__Exercise__:
Beginning at the line that contains "MOUs in detail.", transcribe every line up to the last one in the material below. Include no other lines.

__Material supplied__:
Segment Open

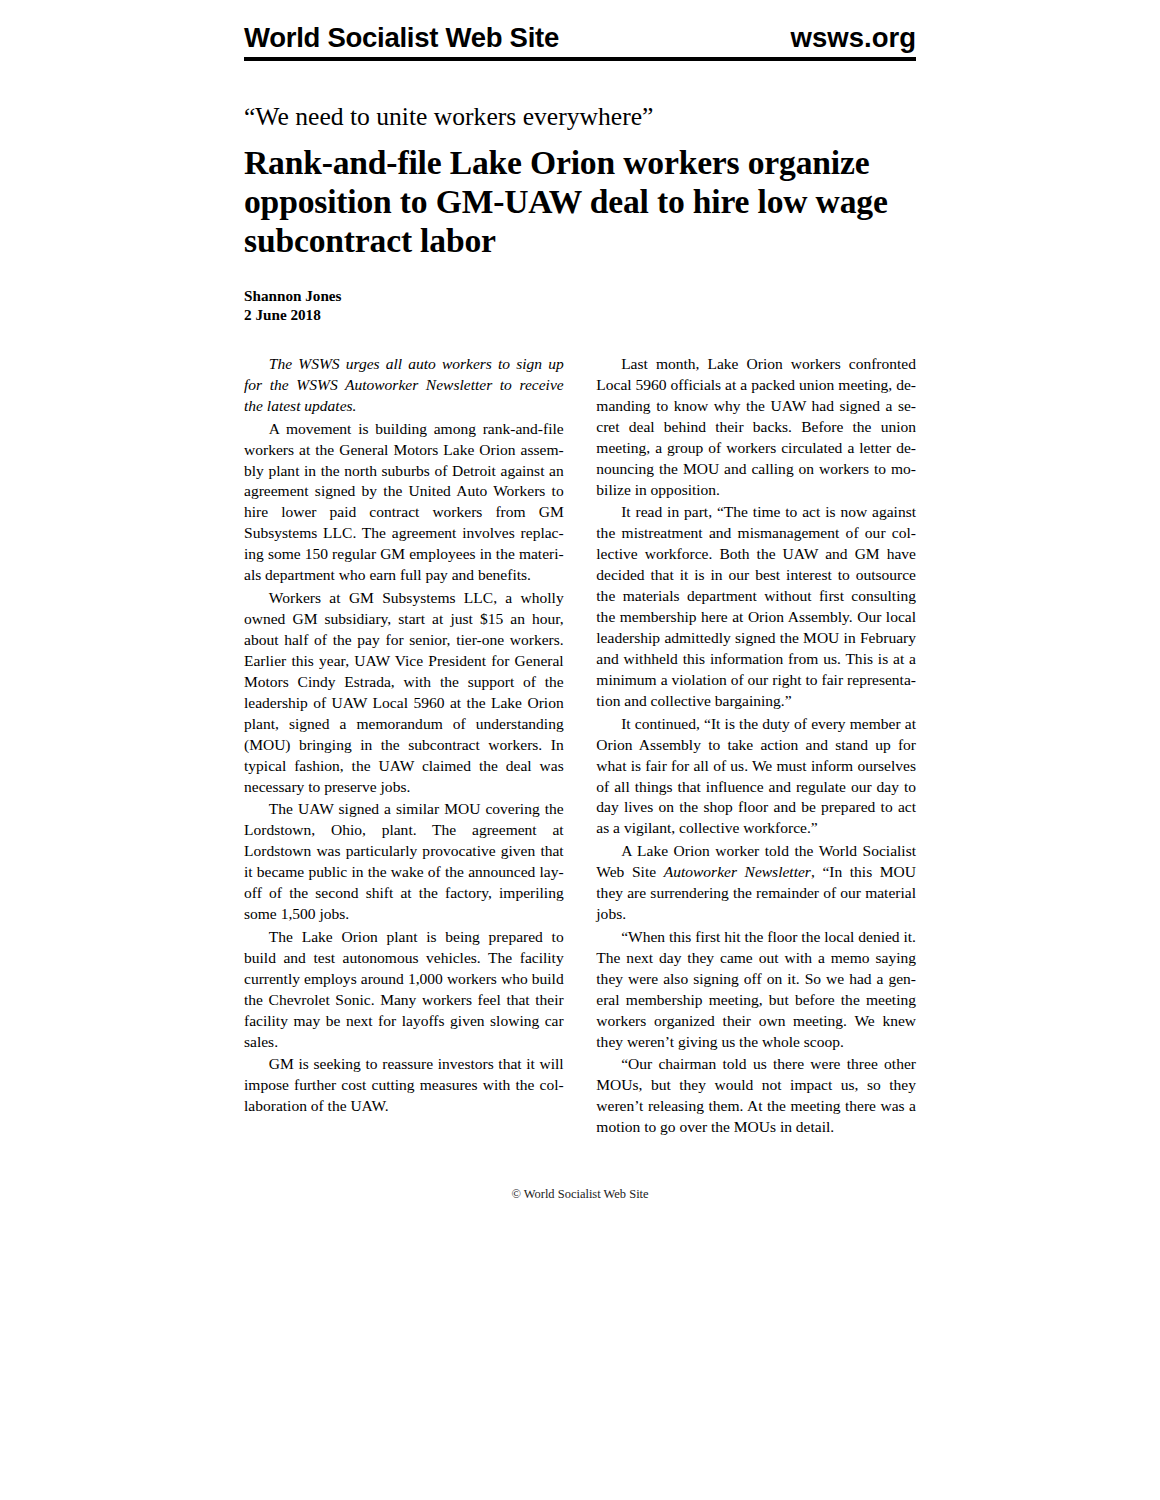World Socialist Web Site
wsws.org
“We need to unite workers everywhere”
Rank-and-file Lake Orion workers organize opposition to GM-UAW deal to hire low wage subcontract labor
Shannon Jones 2 June 2018
The WSWS urges all auto workers to sign up for the WSWS Autoworker Newsletter to receive the latest updates.
A movement is building among rank-and-file workers at the General Motors Lake Orion assembly plant in the north suburbs of Detroit against an agreement signed by the United Auto Workers to hire lower paid contract workers from GM Subsystems LLC. The agreement involves replacing some 150 regular GM employees in the materials department who earn full pay and benefits.
Workers at GM Subsystems LLC, a wholly owned GM subsidiary, start at just $15 an hour, about half of the pay for senior, tier-one workers. Earlier this year, UAW Vice President for General Motors Cindy Estrada, with the support of the leadership of UAW Local 5960 at the Lake Orion plant, signed a memorandum of understanding (MOU) bringing in the subcontract workers. In typical fashion, the UAW claimed the deal was necessary to preserve jobs.
The UAW signed a similar MOU covering the Lordstown, Ohio, plant. The agreement at Lordstown was particularly provocative given that it became public in the wake of the announced layoff of the second shift at the factory, imperiling some 1,500 jobs.
The Lake Orion plant is being prepared to build and test autonomous vehicles. The facility currently employs around 1,000 workers who build the Chevrolet Sonic. Many workers feel that their facility may be next for layoffs given slowing car sales.
GM is seeking to reassure investors that it will impose further cost cutting measures with the collaboration of the UAW.
Last month, Lake Orion workers confronted Local 5960 officials at a packed union meeting, demanding to know why the UAW had signed a secret deal behind their backs. Before the union meeting, a group of workers circulated a letter denouncing the MOU and calling on workers to mobilize in opposition.
It read in part, “The time to act is now against the mistreatment and mismanagement of our collective workforce. Both the UAW and GM have decided that it is in our best interest to outsource the materials department without first consulting the membership here at Orion Assembly. Our local leadership admittedly signed the MOU in February and withheld this information from us. This is at a minimum a violation of our right to fair representation and collective bargaining.”
It continued, “It is the duty of every member at Orion Assembly to take action and stand up for what is fair for all of us. We must inform ourselves of all things that influence and regulate our day to day lives on the shop floor and be prepared to act as a vigilant, collective workforce.”
A Lake Orion worker told the World Socialist Web Site Autoworker Newsletter, “In this MOU they are surrendering the remainder of our material jobs.
“When this first hit the floor the local denied it. The next day they came out with a memo saying they were also signing off on it. So we had a general membership meeting, but before the meeting workers organized their own meeting. We knew they weren’t giving us the whole scoop.
“Our chairman told us there were three other MOUs, but they would not impact us, so they weren’t releasing them. At the meeting there was a motion to go over the MOUs in detail.
© World Socialist Web Site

Segment Closed

__Task solution__:
“Our chairman told us there were three other MOUs, but they would not impact us, so they weren’t releasing them. At the meeting there was a motion to go over the MOUs in detail.
© World Socialist Web Site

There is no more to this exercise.